### [RECORDS FOR THIS TASK]
---------------

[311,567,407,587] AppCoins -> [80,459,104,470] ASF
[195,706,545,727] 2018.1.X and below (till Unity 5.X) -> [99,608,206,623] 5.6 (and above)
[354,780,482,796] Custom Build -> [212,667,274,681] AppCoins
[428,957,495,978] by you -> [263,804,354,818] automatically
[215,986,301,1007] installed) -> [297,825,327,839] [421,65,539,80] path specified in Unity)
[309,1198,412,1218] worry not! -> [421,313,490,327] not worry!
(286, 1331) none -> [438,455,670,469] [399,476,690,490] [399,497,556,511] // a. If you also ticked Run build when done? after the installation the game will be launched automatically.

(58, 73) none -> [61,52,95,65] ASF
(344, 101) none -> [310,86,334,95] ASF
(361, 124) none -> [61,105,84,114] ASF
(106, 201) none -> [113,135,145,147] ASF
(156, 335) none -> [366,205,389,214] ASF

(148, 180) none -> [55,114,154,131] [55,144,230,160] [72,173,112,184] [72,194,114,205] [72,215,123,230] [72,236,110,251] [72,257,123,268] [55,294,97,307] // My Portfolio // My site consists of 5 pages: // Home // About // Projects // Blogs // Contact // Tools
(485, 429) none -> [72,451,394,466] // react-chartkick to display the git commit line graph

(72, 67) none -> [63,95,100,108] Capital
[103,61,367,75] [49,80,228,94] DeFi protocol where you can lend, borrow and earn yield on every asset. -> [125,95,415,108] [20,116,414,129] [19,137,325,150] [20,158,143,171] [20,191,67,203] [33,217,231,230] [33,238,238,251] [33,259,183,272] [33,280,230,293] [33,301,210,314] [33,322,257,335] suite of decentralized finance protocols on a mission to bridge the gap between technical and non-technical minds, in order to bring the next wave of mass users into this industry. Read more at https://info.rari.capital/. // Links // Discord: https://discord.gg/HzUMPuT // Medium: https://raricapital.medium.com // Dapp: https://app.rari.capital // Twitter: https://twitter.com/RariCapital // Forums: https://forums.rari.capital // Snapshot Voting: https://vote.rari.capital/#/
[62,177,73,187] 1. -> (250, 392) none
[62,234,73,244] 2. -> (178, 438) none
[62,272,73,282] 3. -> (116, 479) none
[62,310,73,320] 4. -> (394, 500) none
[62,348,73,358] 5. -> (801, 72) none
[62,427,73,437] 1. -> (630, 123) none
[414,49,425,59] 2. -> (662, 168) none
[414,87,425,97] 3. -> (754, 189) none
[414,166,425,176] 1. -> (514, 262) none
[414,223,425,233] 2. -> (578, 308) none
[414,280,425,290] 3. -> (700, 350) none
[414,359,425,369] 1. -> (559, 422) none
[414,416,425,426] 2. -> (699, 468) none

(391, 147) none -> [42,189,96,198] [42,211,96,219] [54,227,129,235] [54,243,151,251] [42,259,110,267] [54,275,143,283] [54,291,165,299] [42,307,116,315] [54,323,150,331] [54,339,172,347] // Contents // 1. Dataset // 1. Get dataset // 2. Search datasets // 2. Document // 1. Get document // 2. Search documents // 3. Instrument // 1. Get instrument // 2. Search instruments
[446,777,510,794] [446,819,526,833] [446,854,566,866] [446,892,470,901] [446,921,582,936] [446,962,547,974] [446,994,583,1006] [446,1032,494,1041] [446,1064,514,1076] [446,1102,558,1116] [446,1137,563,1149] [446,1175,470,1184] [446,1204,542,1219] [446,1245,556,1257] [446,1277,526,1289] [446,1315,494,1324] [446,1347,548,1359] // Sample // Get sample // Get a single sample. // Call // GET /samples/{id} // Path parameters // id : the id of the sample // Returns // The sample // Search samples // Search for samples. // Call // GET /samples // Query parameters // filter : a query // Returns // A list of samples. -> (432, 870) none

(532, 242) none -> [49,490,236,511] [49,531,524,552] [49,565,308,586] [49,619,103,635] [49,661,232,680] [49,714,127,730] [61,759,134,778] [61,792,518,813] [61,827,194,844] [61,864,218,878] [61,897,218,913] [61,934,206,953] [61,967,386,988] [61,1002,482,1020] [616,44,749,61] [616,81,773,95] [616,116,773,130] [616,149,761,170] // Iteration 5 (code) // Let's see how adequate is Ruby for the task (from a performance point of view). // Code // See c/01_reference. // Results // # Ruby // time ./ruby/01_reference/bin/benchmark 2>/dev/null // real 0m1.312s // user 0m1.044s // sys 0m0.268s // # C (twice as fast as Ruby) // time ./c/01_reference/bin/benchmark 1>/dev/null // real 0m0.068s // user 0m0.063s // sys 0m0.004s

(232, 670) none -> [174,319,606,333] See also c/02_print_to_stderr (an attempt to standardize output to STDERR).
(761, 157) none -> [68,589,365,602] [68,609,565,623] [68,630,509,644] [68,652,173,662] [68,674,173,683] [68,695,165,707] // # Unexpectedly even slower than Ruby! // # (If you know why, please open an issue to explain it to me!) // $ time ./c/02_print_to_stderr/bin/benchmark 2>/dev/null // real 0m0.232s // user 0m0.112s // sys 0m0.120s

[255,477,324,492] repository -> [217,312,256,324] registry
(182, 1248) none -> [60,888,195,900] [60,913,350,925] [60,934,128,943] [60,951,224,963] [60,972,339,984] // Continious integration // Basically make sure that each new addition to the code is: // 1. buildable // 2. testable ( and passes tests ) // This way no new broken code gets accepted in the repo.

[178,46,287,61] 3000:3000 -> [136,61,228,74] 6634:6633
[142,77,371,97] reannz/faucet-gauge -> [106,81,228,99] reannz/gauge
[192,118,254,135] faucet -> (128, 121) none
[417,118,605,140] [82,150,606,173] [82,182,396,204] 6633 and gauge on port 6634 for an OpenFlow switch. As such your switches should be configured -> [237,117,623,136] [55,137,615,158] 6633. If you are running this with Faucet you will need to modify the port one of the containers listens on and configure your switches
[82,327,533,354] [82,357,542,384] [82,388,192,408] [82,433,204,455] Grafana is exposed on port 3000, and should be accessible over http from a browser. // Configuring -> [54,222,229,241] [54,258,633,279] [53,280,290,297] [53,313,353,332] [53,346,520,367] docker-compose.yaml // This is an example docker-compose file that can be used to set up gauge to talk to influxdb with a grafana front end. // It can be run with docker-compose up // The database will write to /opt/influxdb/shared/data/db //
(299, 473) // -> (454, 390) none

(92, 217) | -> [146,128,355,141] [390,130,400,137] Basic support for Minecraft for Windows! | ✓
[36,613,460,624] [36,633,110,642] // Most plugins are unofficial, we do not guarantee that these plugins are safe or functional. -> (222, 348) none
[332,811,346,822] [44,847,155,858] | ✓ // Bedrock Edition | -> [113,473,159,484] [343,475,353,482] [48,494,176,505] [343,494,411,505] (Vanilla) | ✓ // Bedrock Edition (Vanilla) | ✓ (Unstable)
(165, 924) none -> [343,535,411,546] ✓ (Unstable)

---------------

### [EXERCISE OBJECTIVE]
In the data above, which lines lie between the line with "(156, 335) none -> [366,205,389,214] ASF" and the line with "(148, 180) none", inclusive? Print those lines exactly and nothing else.

### [EXERCISE RESULT]
(156, 335) none -> [366,205,389,214] ASF

(148, 180) none -> [55,114,154,131] [55,144,230,160] [72,173,112,184] [72,194,114,205] [72,215,123,230] [72,236,110,251] [72,257,123,268] [55,294,97,307] // My Portfolio // My site consists of 5 pages: // Home // About // Projects // Blogs // Contact // Tools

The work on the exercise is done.